==== DATA RECORDS ====

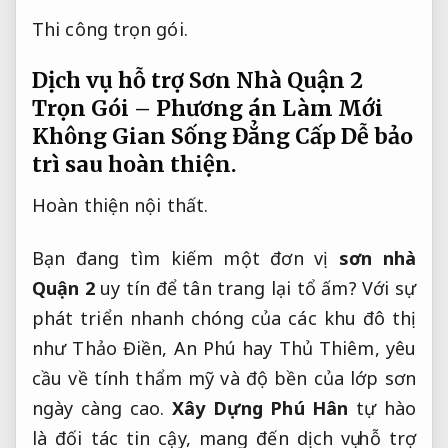
Thi công trọn gói.
Dịch vụ hỗ trợ Sơn Nhà Quận 2
Trọn Gói – Phương án Làm Mới
Không Gian Sống Đẳng Cấp
Dễ bảo
trì sau hoàn thiện.
Hoàn thiện nội thất.
Bạn đang tìm kiếm một đơn vị
sơn nhà
Quận 2
uy tín để tân trang lại tổ ấm? Với sự
phát triển nhanh chóng của các khu đô thị
như Thảo Điền, An Phú hay Thủ Thiêm, yêu
cầu về tính thẩm mỹ và độ bền của lớp sơn
ngày càng cao.
Xây Dựng Phú Hân
tự hào
là đối tác tin cậy, mang đến dịch vụ hỗ trợ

====

- WHAT YOU WILL DO -
Filter the listing so that only lines holding the word "thiện" remain, and copy those lines.

- REPLY -
trì sau hoàn thiện.
Hoàn thiện nội thất.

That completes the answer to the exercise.